When you build a stadium with an open floor plan, where fans can seek shelter from a blistering sun in almost every concourse and public area within the stadium and still see the game, they are going to take advantage of it. From what I could see yesterday, plenty of fans made this choice.

When you build a stadium where a majority of the seats as well as the press box are focused on the exit that leads to the one Metro station in the area, all of the bars and most of the parking, a typical fan exodus in the later stages of a game is going to look a lot worse. 

Natitude. The Strasburg Shutdown. Last season’s extra inning exodus. “Where’s my ring?” All are reasons other teams media and fanbases will take extreme joy in the failures of the Washington Nationals as well as the perceived shortcomings of its fanbase. 

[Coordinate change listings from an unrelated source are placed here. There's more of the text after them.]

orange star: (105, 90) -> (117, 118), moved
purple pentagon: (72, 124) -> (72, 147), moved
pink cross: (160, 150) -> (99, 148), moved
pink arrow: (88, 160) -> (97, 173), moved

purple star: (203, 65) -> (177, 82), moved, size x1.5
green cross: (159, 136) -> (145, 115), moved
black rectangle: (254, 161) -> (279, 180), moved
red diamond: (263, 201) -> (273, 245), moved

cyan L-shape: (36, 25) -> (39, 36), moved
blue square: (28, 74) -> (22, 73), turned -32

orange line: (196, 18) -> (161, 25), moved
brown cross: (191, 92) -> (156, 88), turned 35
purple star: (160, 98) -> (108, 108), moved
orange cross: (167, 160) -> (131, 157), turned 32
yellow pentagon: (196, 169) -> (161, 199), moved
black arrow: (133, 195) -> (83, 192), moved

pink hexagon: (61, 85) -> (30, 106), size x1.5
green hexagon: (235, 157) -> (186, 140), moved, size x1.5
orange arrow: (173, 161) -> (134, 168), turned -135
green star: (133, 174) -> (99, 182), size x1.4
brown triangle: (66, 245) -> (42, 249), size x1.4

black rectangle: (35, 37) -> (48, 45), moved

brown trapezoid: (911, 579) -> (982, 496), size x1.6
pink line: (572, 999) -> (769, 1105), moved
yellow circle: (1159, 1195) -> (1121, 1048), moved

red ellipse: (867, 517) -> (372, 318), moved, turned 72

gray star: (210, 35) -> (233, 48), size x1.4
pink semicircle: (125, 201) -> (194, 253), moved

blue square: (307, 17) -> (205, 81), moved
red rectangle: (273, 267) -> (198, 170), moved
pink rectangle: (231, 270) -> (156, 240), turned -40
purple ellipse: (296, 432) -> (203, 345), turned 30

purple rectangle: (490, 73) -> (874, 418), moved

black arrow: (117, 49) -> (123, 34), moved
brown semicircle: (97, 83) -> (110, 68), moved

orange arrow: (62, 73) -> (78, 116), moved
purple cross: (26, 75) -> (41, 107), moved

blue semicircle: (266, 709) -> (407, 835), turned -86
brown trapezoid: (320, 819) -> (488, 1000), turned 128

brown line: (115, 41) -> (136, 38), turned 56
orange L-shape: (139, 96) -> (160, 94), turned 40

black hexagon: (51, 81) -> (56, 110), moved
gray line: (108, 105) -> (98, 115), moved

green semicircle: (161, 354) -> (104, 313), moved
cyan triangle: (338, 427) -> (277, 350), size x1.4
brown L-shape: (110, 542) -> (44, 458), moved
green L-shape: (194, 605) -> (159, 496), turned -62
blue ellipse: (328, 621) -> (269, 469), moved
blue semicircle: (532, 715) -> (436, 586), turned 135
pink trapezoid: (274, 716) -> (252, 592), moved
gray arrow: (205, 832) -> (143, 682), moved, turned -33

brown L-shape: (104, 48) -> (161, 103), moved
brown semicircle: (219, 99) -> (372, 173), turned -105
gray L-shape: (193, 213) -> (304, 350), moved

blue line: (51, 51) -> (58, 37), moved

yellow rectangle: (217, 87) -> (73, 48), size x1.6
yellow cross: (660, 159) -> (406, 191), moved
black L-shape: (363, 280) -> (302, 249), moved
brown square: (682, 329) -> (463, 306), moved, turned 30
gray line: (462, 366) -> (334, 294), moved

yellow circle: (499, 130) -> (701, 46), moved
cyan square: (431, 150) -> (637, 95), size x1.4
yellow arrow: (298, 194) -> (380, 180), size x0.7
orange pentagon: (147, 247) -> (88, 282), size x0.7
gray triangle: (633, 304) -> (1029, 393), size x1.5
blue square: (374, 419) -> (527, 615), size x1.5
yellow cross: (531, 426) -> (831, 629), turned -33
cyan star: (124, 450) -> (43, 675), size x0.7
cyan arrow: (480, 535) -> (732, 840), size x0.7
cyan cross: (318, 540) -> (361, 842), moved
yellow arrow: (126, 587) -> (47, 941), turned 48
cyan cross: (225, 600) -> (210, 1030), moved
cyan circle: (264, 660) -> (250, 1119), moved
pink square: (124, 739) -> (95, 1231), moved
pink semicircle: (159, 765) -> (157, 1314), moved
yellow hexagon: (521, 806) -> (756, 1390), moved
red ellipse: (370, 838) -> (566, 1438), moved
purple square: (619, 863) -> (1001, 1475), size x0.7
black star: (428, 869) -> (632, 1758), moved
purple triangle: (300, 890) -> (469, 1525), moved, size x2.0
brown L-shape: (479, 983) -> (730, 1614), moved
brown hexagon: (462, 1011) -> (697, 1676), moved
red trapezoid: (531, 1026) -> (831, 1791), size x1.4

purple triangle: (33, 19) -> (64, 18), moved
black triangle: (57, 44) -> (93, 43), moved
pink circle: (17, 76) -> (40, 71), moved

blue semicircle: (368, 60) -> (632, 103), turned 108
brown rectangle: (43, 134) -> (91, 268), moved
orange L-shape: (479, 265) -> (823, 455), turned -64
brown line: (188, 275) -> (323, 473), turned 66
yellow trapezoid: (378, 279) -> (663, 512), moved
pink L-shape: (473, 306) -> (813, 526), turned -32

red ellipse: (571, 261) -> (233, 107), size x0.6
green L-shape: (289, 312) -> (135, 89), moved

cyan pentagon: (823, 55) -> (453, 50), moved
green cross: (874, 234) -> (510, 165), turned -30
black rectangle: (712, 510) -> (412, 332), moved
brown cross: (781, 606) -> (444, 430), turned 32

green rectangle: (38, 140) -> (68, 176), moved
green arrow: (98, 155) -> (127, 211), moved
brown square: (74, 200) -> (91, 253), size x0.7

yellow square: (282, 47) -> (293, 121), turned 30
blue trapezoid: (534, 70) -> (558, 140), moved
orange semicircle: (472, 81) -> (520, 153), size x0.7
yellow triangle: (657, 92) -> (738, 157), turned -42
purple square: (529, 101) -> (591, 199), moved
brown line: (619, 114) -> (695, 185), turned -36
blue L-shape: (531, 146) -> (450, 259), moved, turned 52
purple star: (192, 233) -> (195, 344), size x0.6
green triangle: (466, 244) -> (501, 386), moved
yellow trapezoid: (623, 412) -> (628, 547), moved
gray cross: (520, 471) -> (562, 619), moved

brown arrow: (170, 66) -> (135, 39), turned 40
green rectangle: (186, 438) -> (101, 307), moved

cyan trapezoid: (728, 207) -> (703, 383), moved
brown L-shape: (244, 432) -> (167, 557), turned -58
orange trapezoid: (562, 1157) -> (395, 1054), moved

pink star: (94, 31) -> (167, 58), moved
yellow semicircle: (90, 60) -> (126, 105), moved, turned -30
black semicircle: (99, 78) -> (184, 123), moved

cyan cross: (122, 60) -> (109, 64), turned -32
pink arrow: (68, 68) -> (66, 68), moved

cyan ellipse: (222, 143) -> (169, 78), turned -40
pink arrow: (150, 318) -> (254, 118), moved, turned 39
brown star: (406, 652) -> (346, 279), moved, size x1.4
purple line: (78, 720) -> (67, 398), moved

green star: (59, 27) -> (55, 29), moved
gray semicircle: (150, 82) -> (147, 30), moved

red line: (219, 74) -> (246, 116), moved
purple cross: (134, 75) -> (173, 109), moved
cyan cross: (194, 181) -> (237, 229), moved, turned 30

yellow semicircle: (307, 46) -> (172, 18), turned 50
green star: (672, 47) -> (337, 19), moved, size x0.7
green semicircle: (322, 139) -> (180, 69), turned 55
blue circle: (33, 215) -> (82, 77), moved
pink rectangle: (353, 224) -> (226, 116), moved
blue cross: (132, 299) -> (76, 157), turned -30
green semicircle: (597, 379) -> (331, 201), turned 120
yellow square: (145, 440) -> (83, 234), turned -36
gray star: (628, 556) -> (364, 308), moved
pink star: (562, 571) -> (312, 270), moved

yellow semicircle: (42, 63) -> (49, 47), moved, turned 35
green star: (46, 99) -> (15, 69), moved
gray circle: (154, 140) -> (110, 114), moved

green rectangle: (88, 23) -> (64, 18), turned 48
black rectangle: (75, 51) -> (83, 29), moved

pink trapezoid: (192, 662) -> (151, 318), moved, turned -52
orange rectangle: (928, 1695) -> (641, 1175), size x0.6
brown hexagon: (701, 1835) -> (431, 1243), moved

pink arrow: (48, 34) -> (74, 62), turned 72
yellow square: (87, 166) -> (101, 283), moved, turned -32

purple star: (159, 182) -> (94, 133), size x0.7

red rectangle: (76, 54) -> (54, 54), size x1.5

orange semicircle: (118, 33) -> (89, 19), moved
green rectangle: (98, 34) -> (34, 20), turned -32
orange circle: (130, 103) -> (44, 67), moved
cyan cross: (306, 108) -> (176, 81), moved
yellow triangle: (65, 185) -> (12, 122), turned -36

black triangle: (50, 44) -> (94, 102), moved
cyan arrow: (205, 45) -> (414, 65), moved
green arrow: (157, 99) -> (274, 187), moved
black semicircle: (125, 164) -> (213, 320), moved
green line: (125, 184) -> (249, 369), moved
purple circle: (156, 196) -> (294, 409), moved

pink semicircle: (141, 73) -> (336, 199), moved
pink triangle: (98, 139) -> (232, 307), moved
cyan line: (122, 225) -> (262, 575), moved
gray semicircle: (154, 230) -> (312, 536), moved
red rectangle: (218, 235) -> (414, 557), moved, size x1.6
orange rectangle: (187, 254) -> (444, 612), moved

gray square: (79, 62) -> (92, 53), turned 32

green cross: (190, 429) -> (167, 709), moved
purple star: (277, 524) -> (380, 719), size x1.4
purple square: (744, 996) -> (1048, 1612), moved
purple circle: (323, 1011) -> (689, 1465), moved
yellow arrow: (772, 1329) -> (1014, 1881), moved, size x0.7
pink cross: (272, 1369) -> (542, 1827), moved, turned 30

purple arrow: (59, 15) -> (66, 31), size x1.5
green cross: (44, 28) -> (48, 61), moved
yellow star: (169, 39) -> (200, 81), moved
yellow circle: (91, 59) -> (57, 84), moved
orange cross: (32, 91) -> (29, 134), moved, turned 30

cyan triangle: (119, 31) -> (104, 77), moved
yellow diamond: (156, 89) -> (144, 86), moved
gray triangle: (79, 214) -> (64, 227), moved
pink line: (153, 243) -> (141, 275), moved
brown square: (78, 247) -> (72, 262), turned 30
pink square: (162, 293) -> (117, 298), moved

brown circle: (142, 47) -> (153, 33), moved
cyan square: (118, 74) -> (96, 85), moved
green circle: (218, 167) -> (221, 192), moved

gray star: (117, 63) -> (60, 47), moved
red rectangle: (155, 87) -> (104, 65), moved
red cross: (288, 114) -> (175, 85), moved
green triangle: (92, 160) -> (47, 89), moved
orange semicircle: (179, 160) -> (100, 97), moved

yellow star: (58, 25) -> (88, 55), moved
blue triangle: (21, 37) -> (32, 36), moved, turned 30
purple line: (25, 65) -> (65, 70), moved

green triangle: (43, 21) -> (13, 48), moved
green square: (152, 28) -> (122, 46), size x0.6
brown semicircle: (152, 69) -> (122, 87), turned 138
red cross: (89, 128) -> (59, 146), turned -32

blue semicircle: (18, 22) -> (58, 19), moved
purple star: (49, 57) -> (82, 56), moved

The fanbase has come a long way since the team moved here from Montreal in 2005. Fanbases aren’t built over night, and even the heartiest of sports towns deal with lots of bandwagon and casual fans whether they want to admit it or not. 

Yesterday, in the midst of another bad outing by Max Scherzer, shoddy play and four Nationals pitching changes over a seven at bat top of the 7th, some fans decided they’d rather spend the remainder of their Labor Day weekend elsewhere. For the record, fans in other stadiums whose home team is in the playoff race made the same decision.

Bryce Harper wants Nats Park to be a madhouse for every pitch of this home stretch, and so do I. The reality is, some fans are passionate, some fans are casual and some fans are just at the stadium because it’s an event and a place to be seen. I’m not going to lose any sleep over which one of those groups dominates the stadium.

But I will be there until the last pitch to find out.